Even by adopting a Republican plan, Democrats couldn't get a single Republican vote. That's because this was always about politics (and - let's be honest - about racism, too).

At the worst of the economic collapse, when the economy looked to have no bottom, before Barack Obama had even been sworn into office, Republicans vowed they'd do nothing to help our first black president. They were going to put politics above country, and that's exactly what they did.

In the short-term, they benefited from that (although America did not). But what will happen in the long-term?

This reminds me of the Republican 'Southern strategy,' years ago. When the Democratic Party decided to do the right thing in supporting civil rights, despite what it would do to them politically, the Republicans decided to do the wrong thing, the cynical thing, the political thing.

With that notorious Southern strategy, they deliberately wooed white racists. And it was hugely successful. They took the entire South from the Democrats. All those old Dixiecrats became Republicans, and the resulting political power let the new Dixiecrat/Republican Party dominate nationally for decades.

They used that power to drag America to the far-right, culminating in George W. Bush and the solid control of all three branches of the federal government. But in the long-run, putting all of America's crazies into one political party has turned the whole party crazy.

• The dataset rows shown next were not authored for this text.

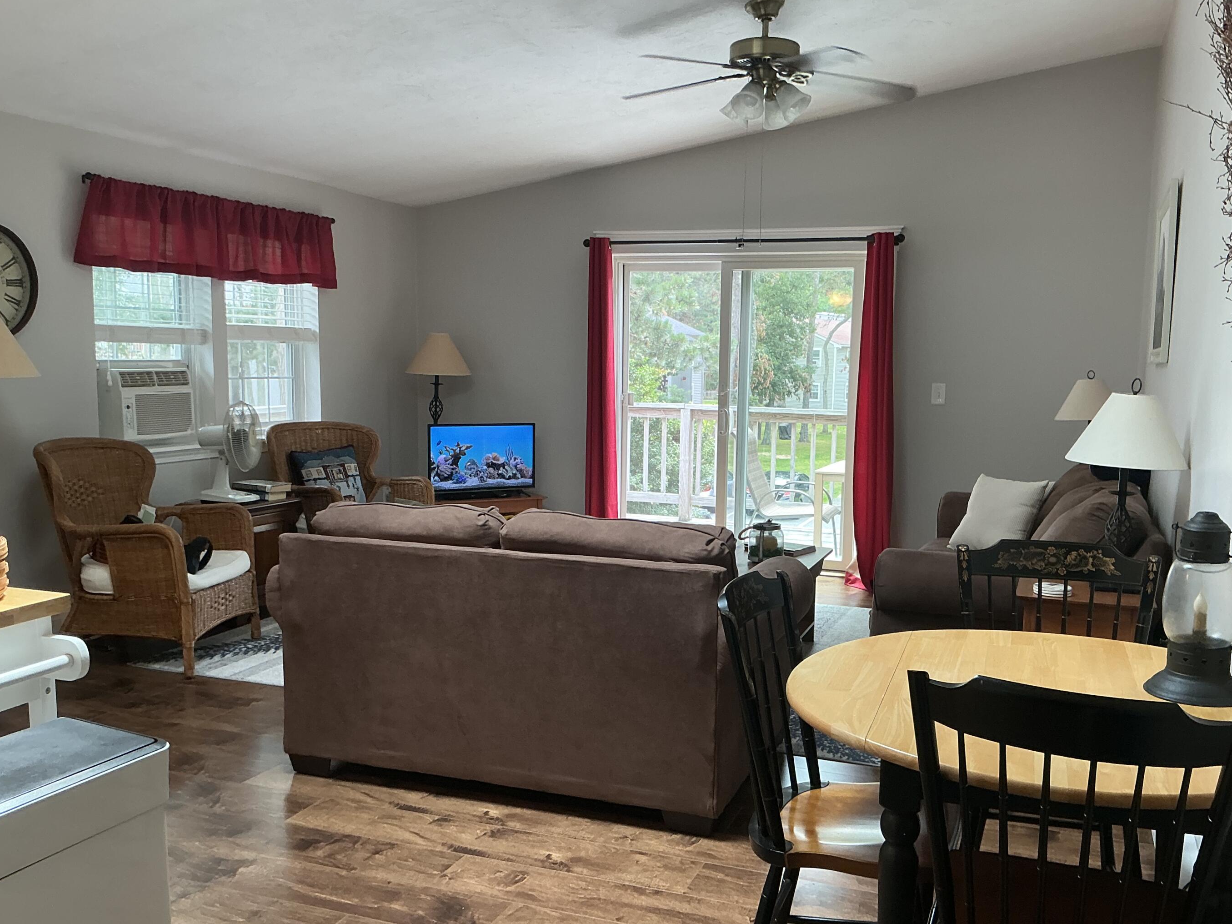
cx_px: 664
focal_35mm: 31
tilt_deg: -8.6
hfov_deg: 58.3
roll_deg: -0.4
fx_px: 1103
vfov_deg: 45.4
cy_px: 507
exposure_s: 1/60
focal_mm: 3
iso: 50
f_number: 1.8
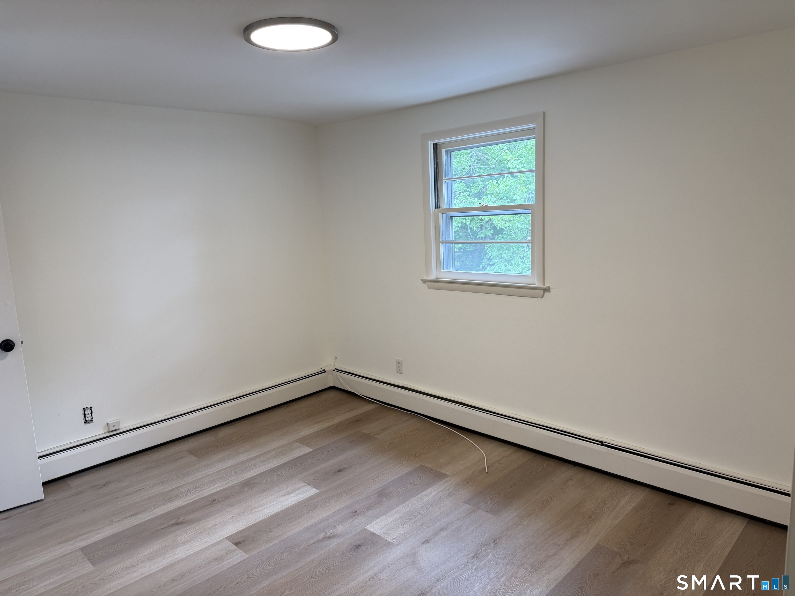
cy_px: 298
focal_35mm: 24
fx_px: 551
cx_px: 398
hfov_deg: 71.6
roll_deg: +2.5
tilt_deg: -7.7
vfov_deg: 56.8
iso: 125
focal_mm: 6.76
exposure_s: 1/120
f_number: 1.78
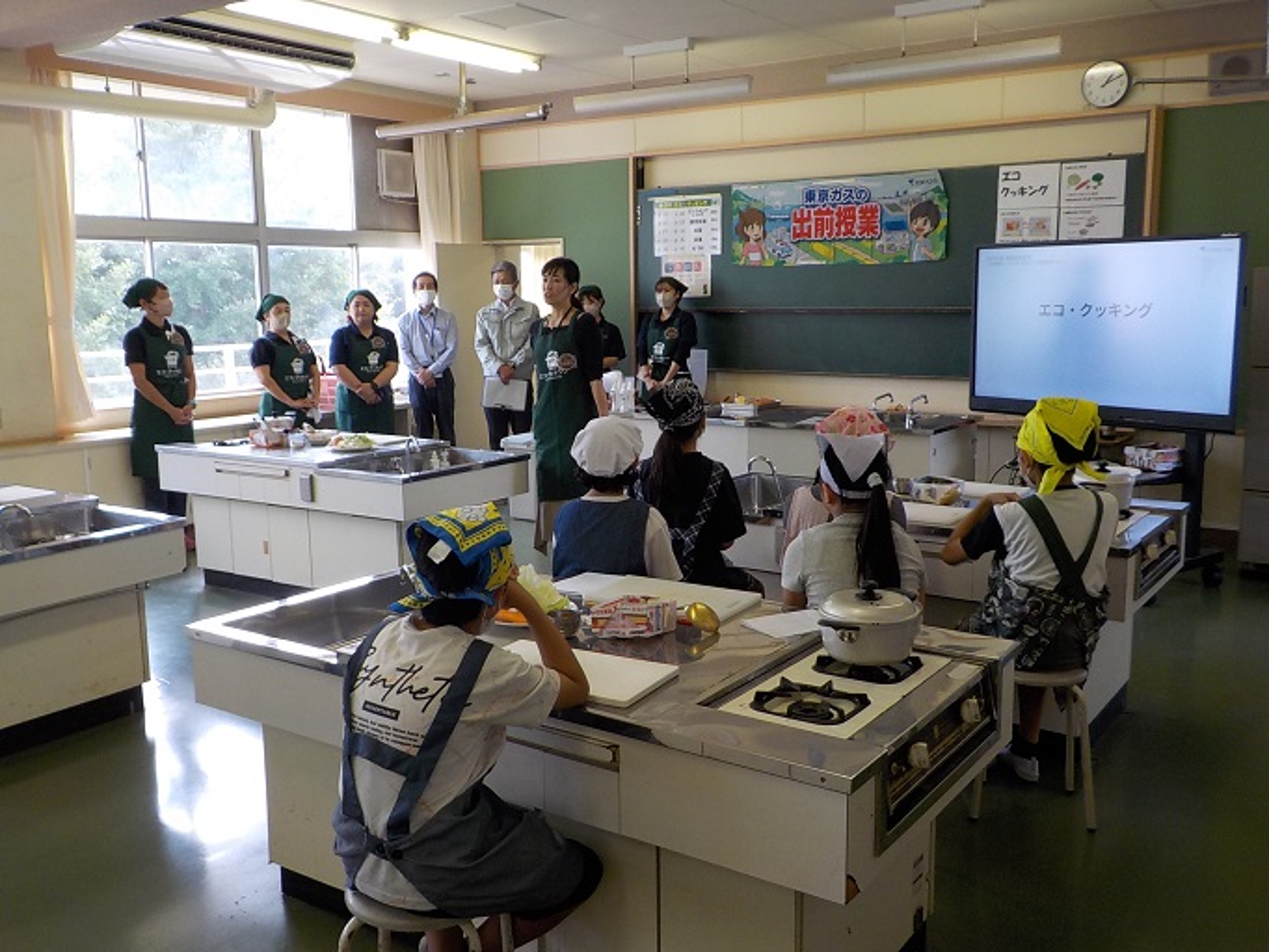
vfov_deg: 46.8
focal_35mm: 30
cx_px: 634
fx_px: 1100
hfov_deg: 59.9
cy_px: 476
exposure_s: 1/50
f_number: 3.3
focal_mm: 4.1
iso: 125
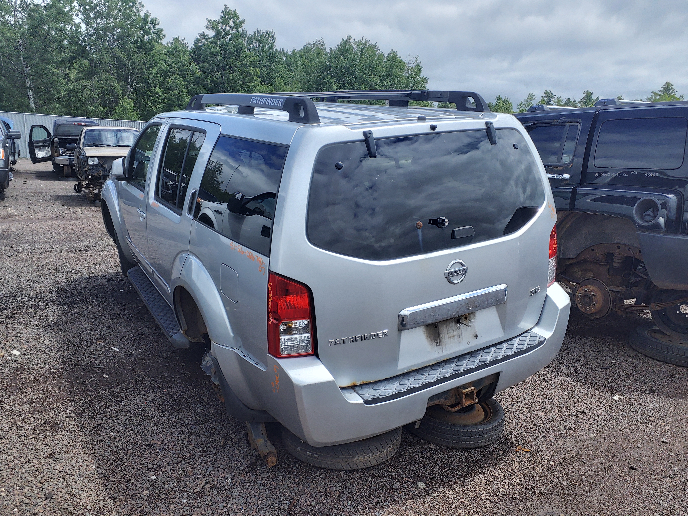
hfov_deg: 67.3
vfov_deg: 53.1
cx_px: 344
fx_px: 517
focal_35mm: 26
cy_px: 258
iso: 40
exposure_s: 1/645
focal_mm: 3.58
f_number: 1.9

The GOP lost African American and Hispanic voters, of course. But they also lost the Northeast (except for Wall Street), which had been a long-time stronghold. Moderates have left the party in droves, and that's meant that the far-right fanatics, the racists, the fundamentalists, the... loons have just gained even more power.

The Dixiecrats, the John Birchers, the Tea Party types - those are now the Republican base. Republican leaders thought to use those people for their own political advantage, but now those people control the party. That's turning off everyone else - and especially young people.

Republicans had hysterics about 'Obamacare' because they thought hysterics would be good for them politically. After all, how easy would it be to scare white Americans about a black president? But now, hysterics has become a political necessity, both in the short term and the long term.

In the short term, if they're not sufficiently hysterical, they'll face a primary challenge in the GOP itself. After all, when extremists gain power, you just can't be too extreme.

But in the long term, young people are abandoning the GOP. And if they can't sabotage Obamacare now, that's likely to turn into a flood, as people discover that Chicken Little was wrong. Yeah, they might hang on to old racists, but there are fewer of those every year.

So it's really not too surprising that Republican politicians are having hysterics, is it?